## Brief
Copy the data word for word, keeping every line.

--- Records for processing Enclosed Below ---

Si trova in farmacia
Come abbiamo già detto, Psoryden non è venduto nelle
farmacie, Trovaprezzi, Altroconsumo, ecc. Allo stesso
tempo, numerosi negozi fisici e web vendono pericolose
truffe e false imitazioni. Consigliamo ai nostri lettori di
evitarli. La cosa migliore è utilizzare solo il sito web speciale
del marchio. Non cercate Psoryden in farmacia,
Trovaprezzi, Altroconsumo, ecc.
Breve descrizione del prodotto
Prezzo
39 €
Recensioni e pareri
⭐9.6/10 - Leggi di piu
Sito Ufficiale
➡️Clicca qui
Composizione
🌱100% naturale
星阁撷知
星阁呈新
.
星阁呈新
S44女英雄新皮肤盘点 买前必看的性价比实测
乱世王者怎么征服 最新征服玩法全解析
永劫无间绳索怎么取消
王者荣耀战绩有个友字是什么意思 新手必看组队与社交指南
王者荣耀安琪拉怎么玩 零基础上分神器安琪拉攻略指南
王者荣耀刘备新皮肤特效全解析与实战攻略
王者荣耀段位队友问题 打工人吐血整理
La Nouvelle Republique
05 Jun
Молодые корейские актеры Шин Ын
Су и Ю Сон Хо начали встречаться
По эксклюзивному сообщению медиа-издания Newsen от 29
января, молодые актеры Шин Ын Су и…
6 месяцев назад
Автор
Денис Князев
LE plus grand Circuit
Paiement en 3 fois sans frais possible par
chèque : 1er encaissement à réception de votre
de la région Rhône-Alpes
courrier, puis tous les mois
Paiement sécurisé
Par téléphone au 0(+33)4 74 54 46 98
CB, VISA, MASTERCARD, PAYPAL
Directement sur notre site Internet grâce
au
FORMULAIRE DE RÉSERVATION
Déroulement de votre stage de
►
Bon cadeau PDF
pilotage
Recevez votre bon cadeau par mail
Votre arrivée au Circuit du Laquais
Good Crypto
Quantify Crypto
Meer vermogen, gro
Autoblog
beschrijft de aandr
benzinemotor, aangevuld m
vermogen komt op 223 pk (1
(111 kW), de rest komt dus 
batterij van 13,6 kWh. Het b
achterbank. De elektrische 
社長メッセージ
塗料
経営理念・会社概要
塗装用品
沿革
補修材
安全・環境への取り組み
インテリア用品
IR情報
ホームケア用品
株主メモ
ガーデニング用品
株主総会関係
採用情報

--- End of Enclosed Records for processing ---

## Output of the task
Si trova in farmacia
Come abbiamo già detto, Psoryden non è venduto nelle
farmacie, Trovaprezzi, Altroconsumo, ecc. Allo stesso
tempo, numerosi negozi fisici e web vendono pericolose
truffe e false imitazioni. Consigliamo ai nostri lettori di
evitarli. La cosa migliore è utilizzare solo il sito web speciale
del marchio. Non cercate Psoryden in farmacia,
Trovaprezzi, Altroconsumo, ecc.
Breve descrizione del prodotto
Prezzo
39 €
Recensioni e pareri
⭐9.6/10 - Leggi di piu
Sito Ufficiale
➡️Clicca qui
Composizione
🌱100% naturale
星阁撷知
星阁呈新
.
星阁呈新
S44女英雄新皮肤盘点 买前必看的性价比实测
乱世王者怎么征服 最新征服玩法全解析
永劫无间绳索怎么取消
王者荣耀战绩有个友字是什么意思 新手必看组队与社交指南
王者荣耀安琪拉怎么玩 零基础上分神器安琪拉攻略指南
王者荣耀刘备新皮肤特效全解析与实战攻略
王者荣耀段位队友问题 打工人吐血整理
La Nouvelle Republique
05 Jun
Молодые корейские актеры Шин Ын
Су и Ю Сон Хо начали встречаться
По эксклюзивному сообщению медиа-издания Newsen от 29
января, молодые актеры Шин Ын Су и…
6 месяцев назад
Автор
Денис Князев
LE plus grand Circuit
Paiement en 3 fois sans frais possible par
chèque : 1er encaissement à réception de votre
de la région Rhône-Alpes
courrier, puis tous les mois
Paiement sécurisé
Par téléphone au 0(+33)4 74 54 46 98
CB, VISA, MASTERCARD, PAYPAL
Directement sur notre site Internet grâce
au
FORMULAIRE DE RÉSERVATION
Déroulement de votre stage de
►
Bon cadeau PDF
pilotage
Recevez votre bon cadeau par mail
Votre arrivée au Circuit du Laquais
Good Crypto
Quantify Crypto
Meer vermogen, gro
Autoblog
beschrijft de aandr
benzinemotor, aangevuld m
vermogen komt op 223 pk (1
(111 kW), de rest komt dus 
batterij van 13,6 kWh. Het b
achterbank. De elektrische 
社長メッセージ
塗料
経営理念・会社概要
塗装用品
沿革
補修材
安全・環境への取り組み
インテリア用品
IR情報
ホームケア用品
株主メモ
ガーデニング用品
株主総会関係
採用情報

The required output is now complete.